Tom Mannewitz, a political scientist at the Federal University for Public Administration, said: “With festering inner-party factionalism and the historic split between the CDU and CSU, the conservative bloc has a strategic disadvantage in Germany’s south.”

Even so, accents play a surprisingly important role in German politics. Scholz’s speech, while still displaying distinct northern markers, is a far cry from the strong Hamburg dialect of his idol Helmut Schmidt.

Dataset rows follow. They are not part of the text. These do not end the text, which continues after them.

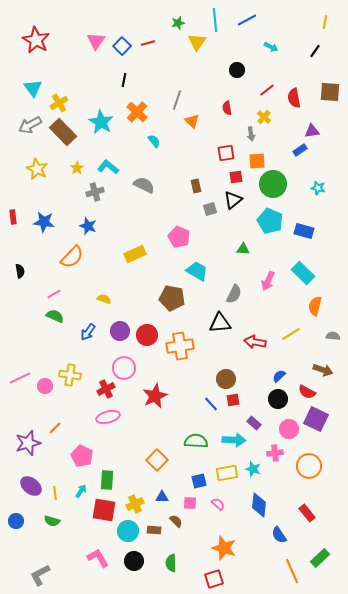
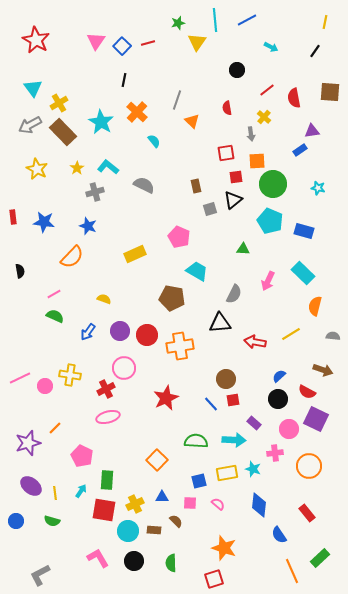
red star at (155, 396): moved 11 px right, 2 px down
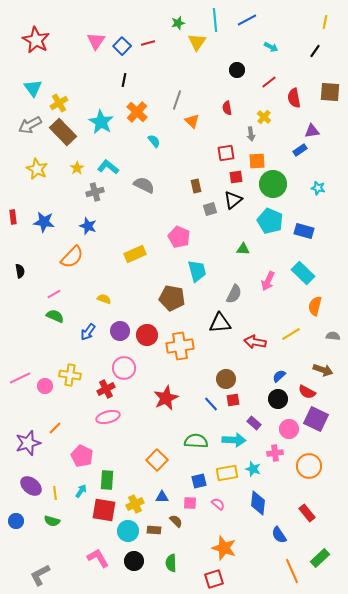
red line at (267, 90): moved 2 px right, 8 px up
cyan trapezoid at (197, 271): rotated 45 degrees clockwise
blue diamond at (259, 505): moved 1 px left, 2 px up
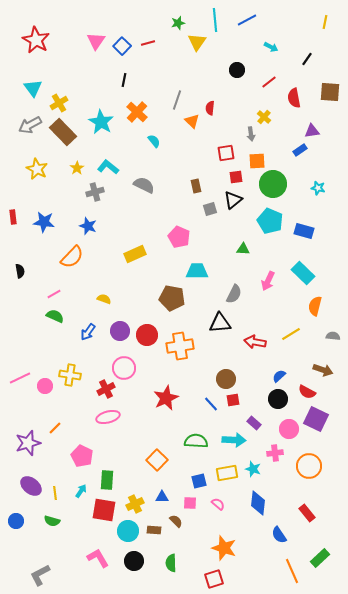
black line at (315, 51): moved 8 px left, 8 px down
red semicircle at (227, 108): moved 17 px left; rotated 16 degrees clockwise
cyan trapezoid at (197, 271): rotated 75 degrees counterclockwise
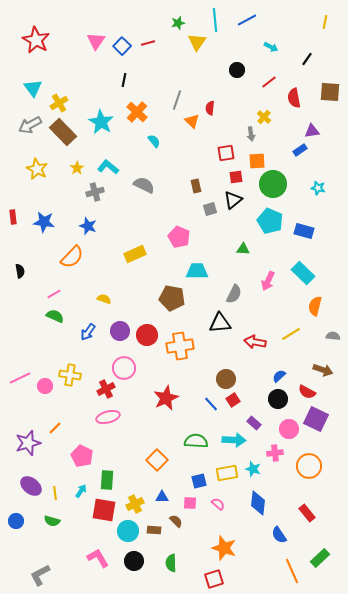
red square at (233, 400): rotated 24 degrees counterclockwise
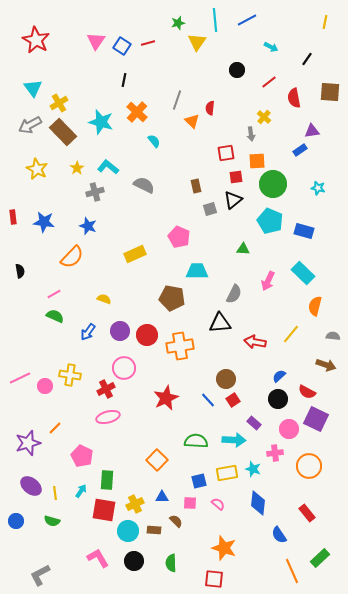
blue square at (122, 46): rotated 12 degrees counterclockwise
cyan star at (101, 122): rotated 15 degrees counterclockwise
yellow line at (291, 334): rotated 18 degrees counterclockwise
brown arrow at (323, 370): moved 3 px right, 5 px up
blue line at (211, 404): moved 3 px left, 4 px up
red square at (214, 579): rotated 24 degrees clockwise
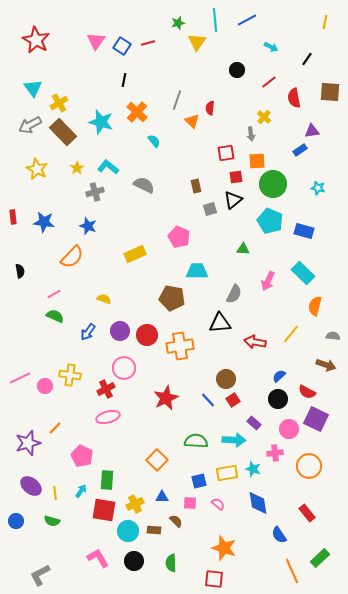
blue diamond at (258, 503): rotated 15 degrees counterclockwise
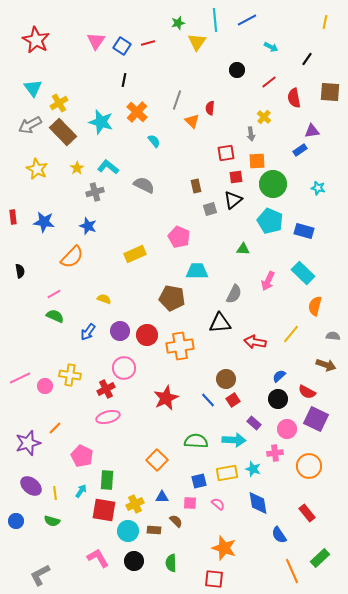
pink circle at (289, 429): moved 2 px left
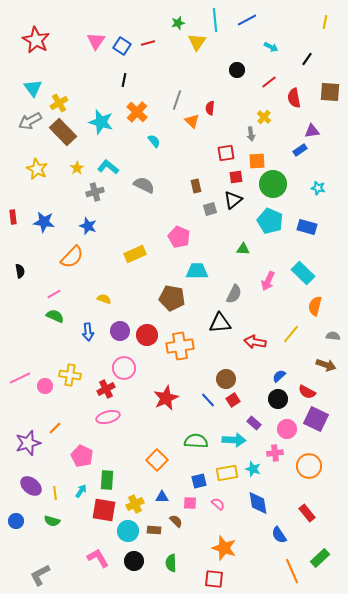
gray arrow at (30, 125): moved 4 px up
blue rectangle at (304, 231): moved 3 px right, 4 px up
blue arrow at (88, 332): rotated 42 degrees counterclockwise
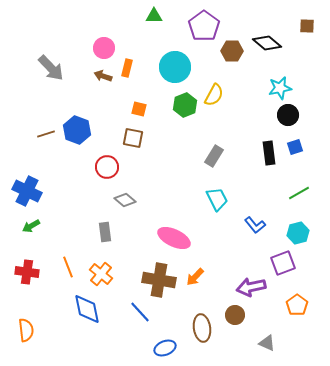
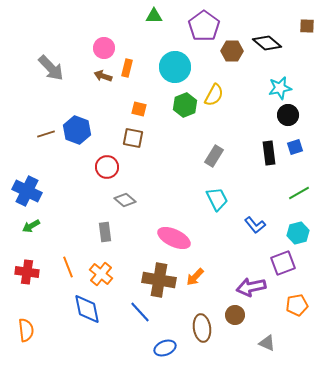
orange pentagon at (297, 305): rotated 25 degrees clockwise
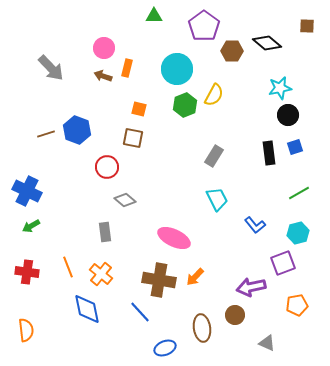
cyan circle at (175, 67): moved 2 px right, 2 px down
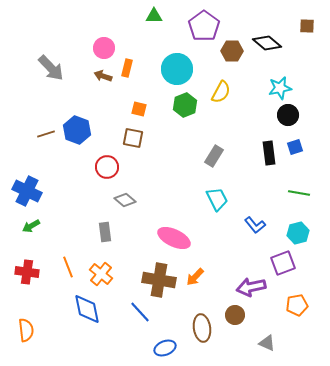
yellow semicircle at (214, 95): moved 7 px right, 3 px up
green line at (299, 193): rotated 40 degrees clockwise
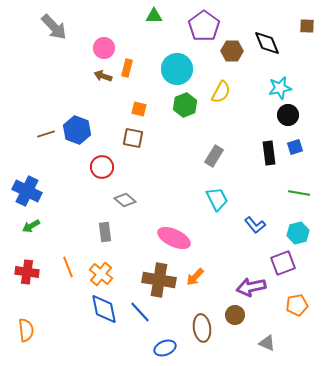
black diamond at (267, 43): rotated 28 degrees clockwise
gray arrow at (51, 68): moved 3 px right, 41 px up
red circle at (107, 167): moved 5 px left
blue diamond at (87, 309): moved 17 px right
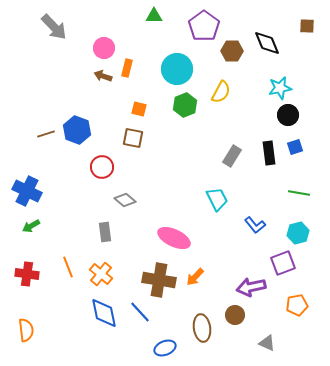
gray rectangle at (214, 156): moved 18 px right
red cross at (27, 272): moved 2 px down
blue diamond at (104, 309): moved 4 px down
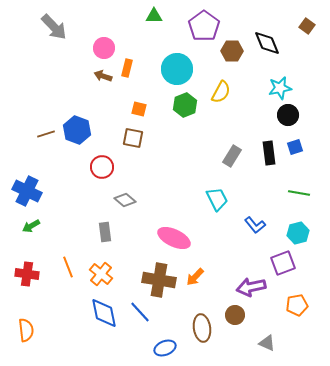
brown square at (307, 26): rotated 35 degrees clockwise
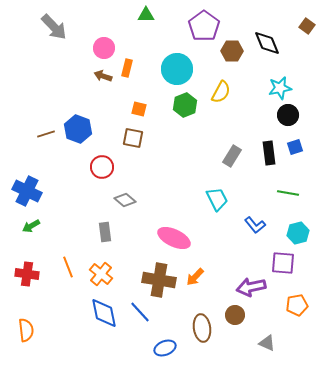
green triangle at (154, 16): moved 8 px left, 1 px up
blue hexagon at (77, 130): moved 1 px right, 1 px up
green line at (299, 193): moved 11 px left
purple square at (283, 263): rotated 25 degrees clockwise
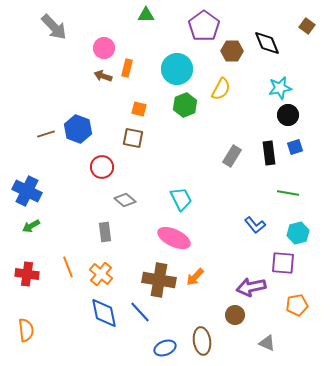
yellow semicircle at (221, 92): moved 3 px up
cyan trapezoid at (217, 199): moved 36 px left
brown ellipse at (202, 328): moved 13 px down
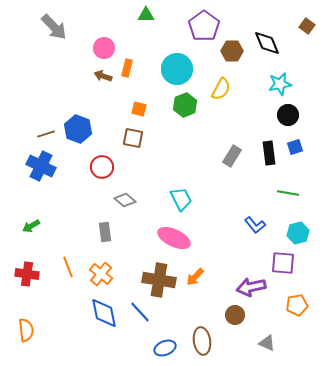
cyan star at (280, 88): moved 4 px up
blue cross at (27, 191): moved 14 px right, 25 px up
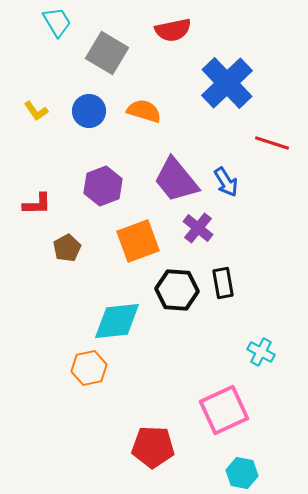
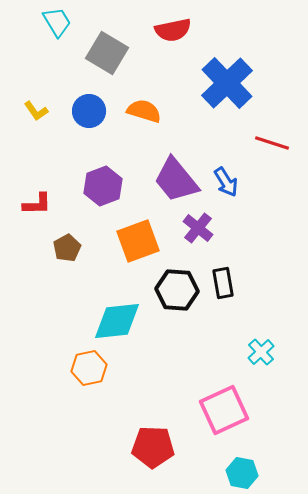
cyan cross: rotated 20 degrees clockwise
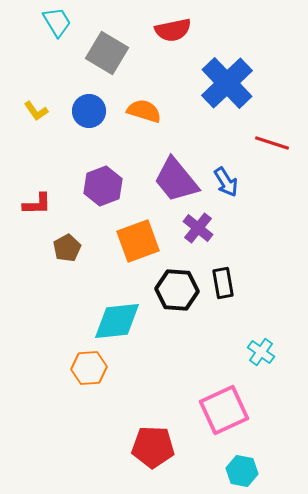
cyan cross: rotated 12 degrees counterclockwise
orange hexagon: rotated 8 degrees clockwise
cyan hexagon: moved 2 px up
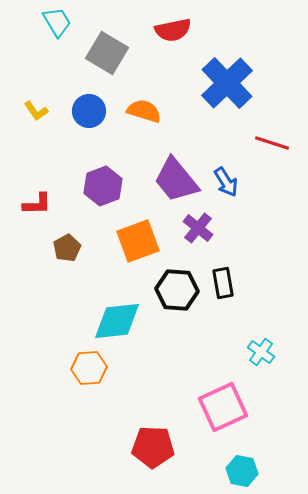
pink square: moved 1 px left, 3 px up
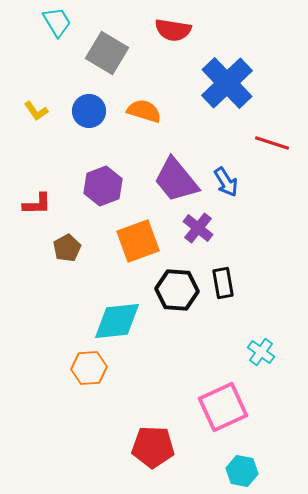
red semicircle: rotated 21 degrees clockwise
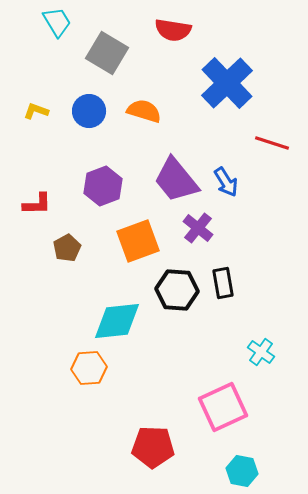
yellow L-shape: rotated 145 degrees clockwise
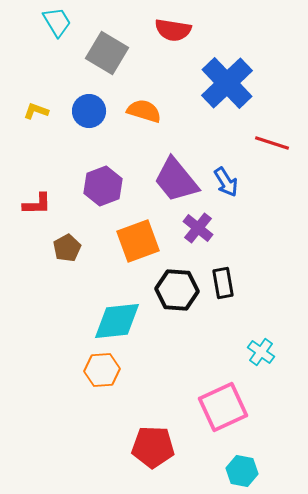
orange hexagon: moved 13 px right, 2 px down
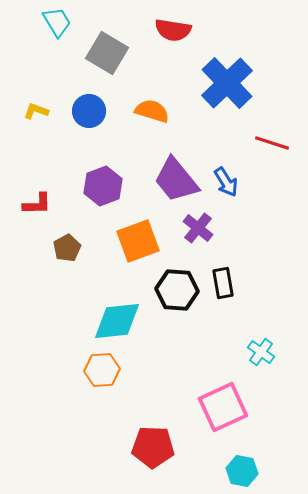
orange semicircle: moved 8 px right
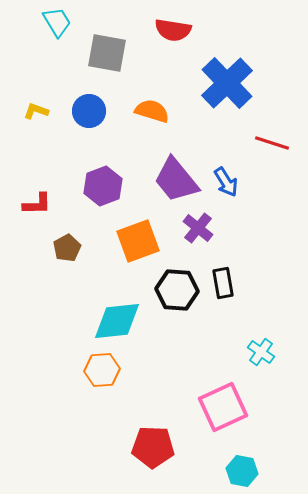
gray square: rotated 21 degrees counterclockwise
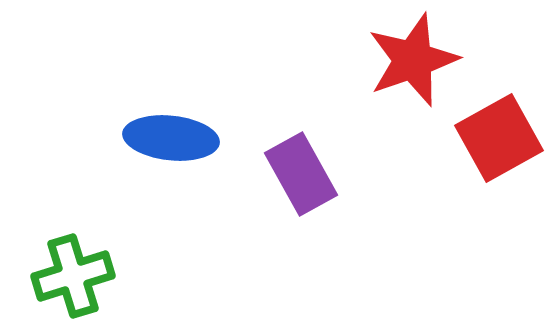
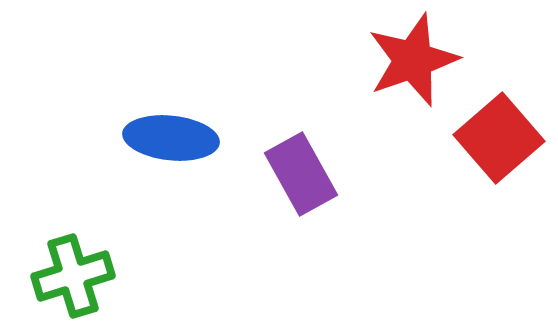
red square: rotated 12 degrees counterclockwise
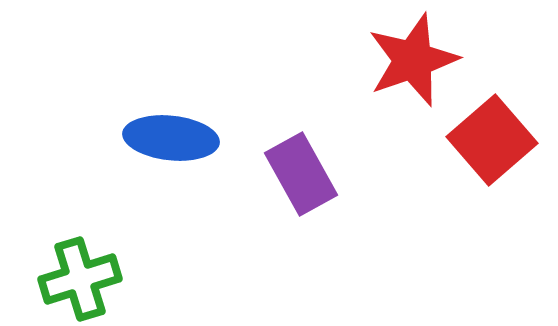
red square: moved 7 px left, 2 px down
green cross: moved 7 px right, 3 px down
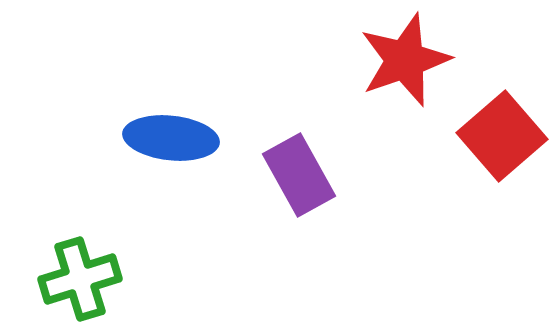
red star: moved 8 px left
red square: moved 10 px right, 4 px up
purple rectangle: moved 2 px left, 1 px down
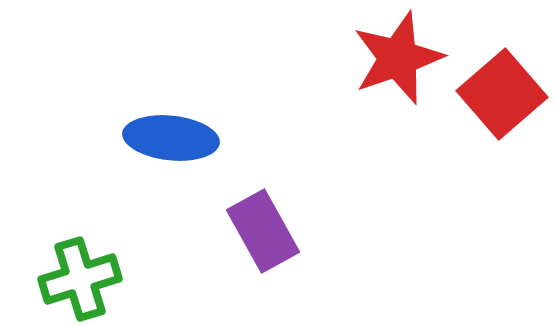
red star: moved 7 px left, 2 px up
red square: moved 42 px up
purple rectangle: moved 36 px left, 56 px down
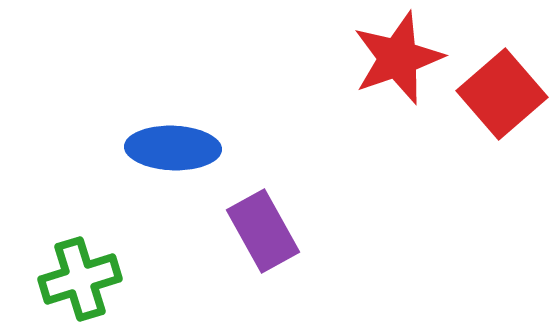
blue ellipse: moved 2 px right, 10 px down; rotated 4 degrees counterclockwise
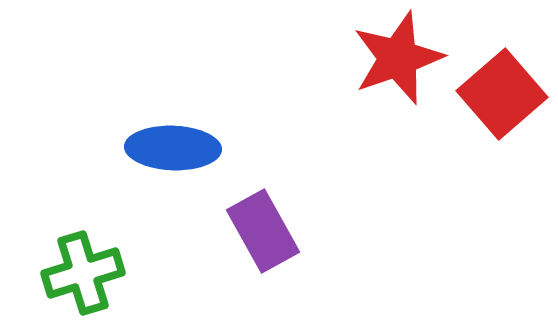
green cross: moved 3 px right, 6 px up
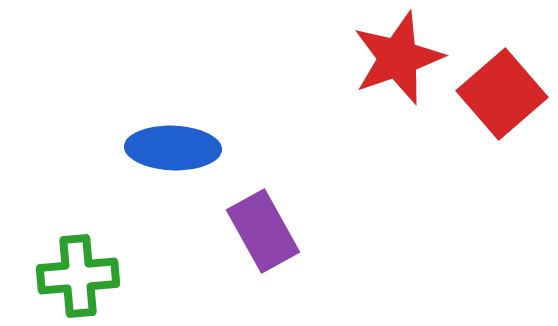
green cross: moved 5 px left, 3 px down; rotated 12 degrees clockwise
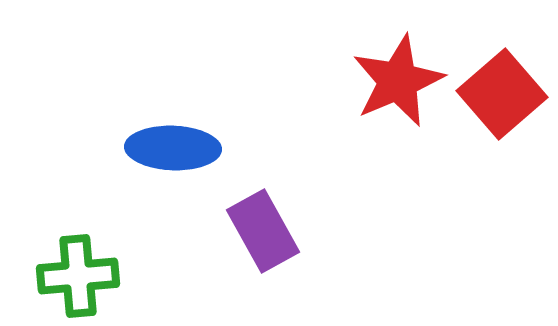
red star: moved 23 px down; rotated 4 degrees counterclockwise
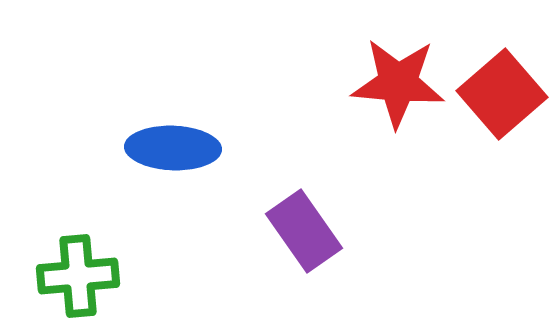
red star: moved 2 px down; rotated 28 degrees clockwise
purple rectangle: moved 41 px right; rotated 6 degrees counterclockwise
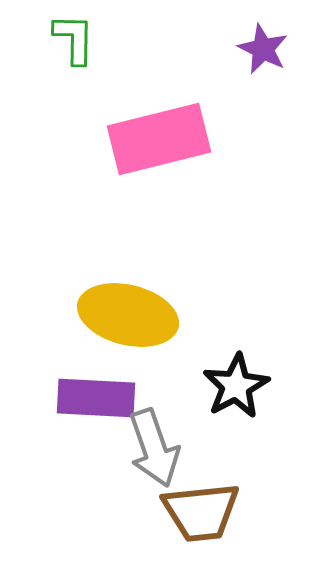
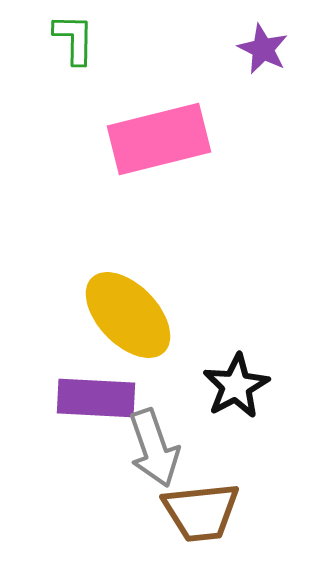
yellow ellipse: rotated 32 degrees clockwise
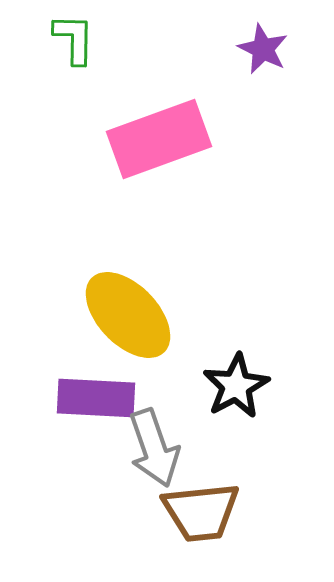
pink rectangle: rotated 6 degrees counterclockwise
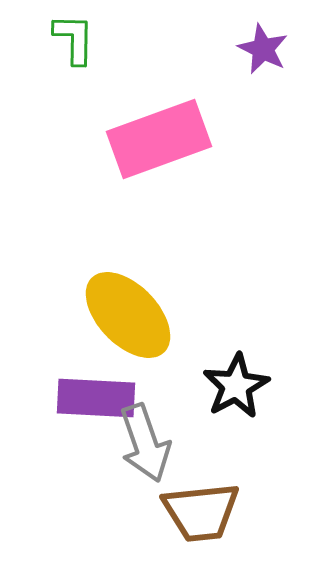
gray arrow: moved 9 px left, 5 px up
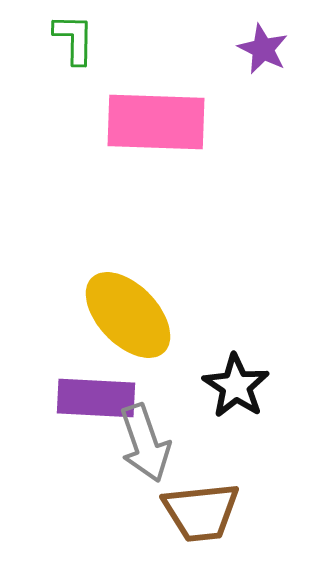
pink rectangle: moved 3 px left, 17 px up; rotated 22 degrees clockwise
black star: rotated 10 degrees counterclockwise
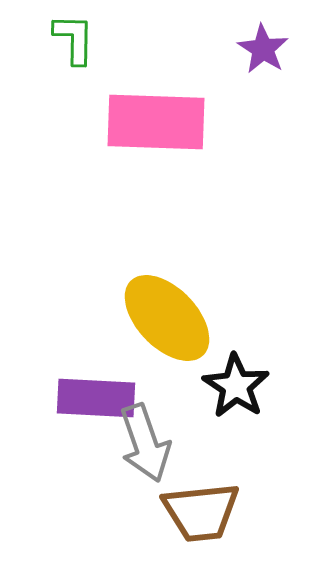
purple star: rotated 6 degrees clockwise
yellow ellipse: moved 39 px right, 3 px down
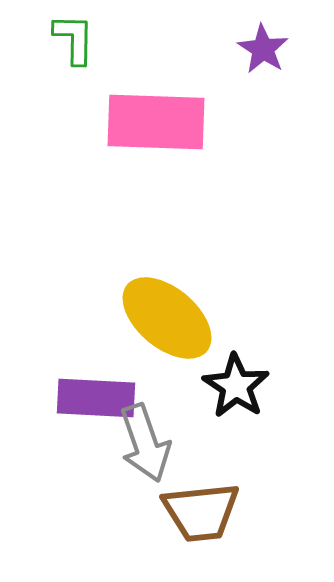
yellow ellipse: rotated 6 degrees counterclockwise
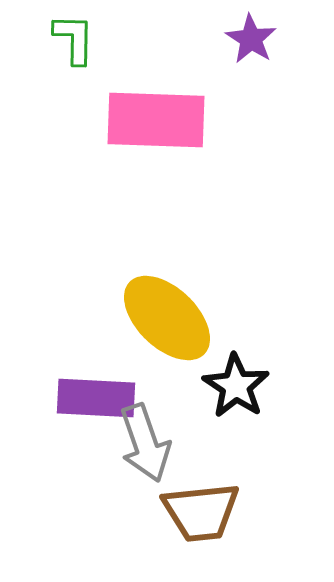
purple star: moved 12 px left, 10 px up
pink rectangle: moved 2 px up
yellow ellipse: rotated 4 degrees clockwise
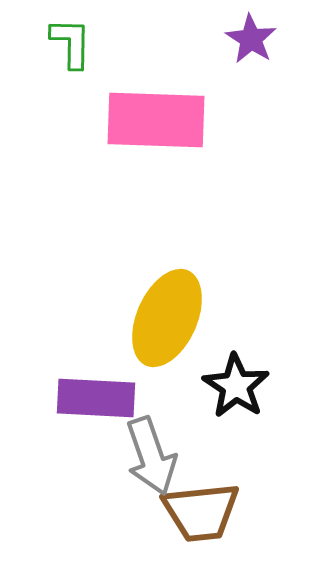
green L-shape: moved 3 px left, 4 px down
yellow ellipse: rotated 70 degrees clockwise
gray arrow: moved 6 px right, 13 px down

As with Merkel and Schröder, most Germans would be likely to identify his accent as standard German or Hochdeutsch, lending him an everyman quality that politicians from south of the so-called Uerdingen line, separating “high” and “low” dialects of German, can struggle to attain.

“We are increasingly seeing that the northern German type of politician who speaks in high German enjoys more acceptance across the country as a whole,” said Jürgen Falter, a political scientist at the University of Mainz. “Southern politicians, by contrast, often struggle to shake off an air of provincialism.”

The last two contenders who fell short in their run for the top job, the Social Democrat Martin Schulz in 2017 and Merkel’s designated successor, Armin Laschet, at this September’s election, both hailed from Aachen, close to the old power centre of the Bonn republic, and sounded that way when they spoke.

Their folksy appeal, a boon at state level or in the European parliament, became a burden as they tried to storm the national stage, evoking stereotypes of jolly but unserious carnival jesters: Laschet’s ratings dived spectacularly after he was filmed laughing at a joke during a sombre event in a town hit by summer’s flash floods.

Michael Elmentaler, a professor of linguistics at the University of Kiel, said: “After the second world war, there was a series of strong German leaders whose regional accents were accepted as part of their identity, from Konrad Adenauer and Ludwig Erhard to Kurt Kiesinger and Helmut Kohl.

“What we are seeing now, however, is that the tolerance towards regional dialects is waning. If a German politician spoke like Adenauer today, people would laugh at him.”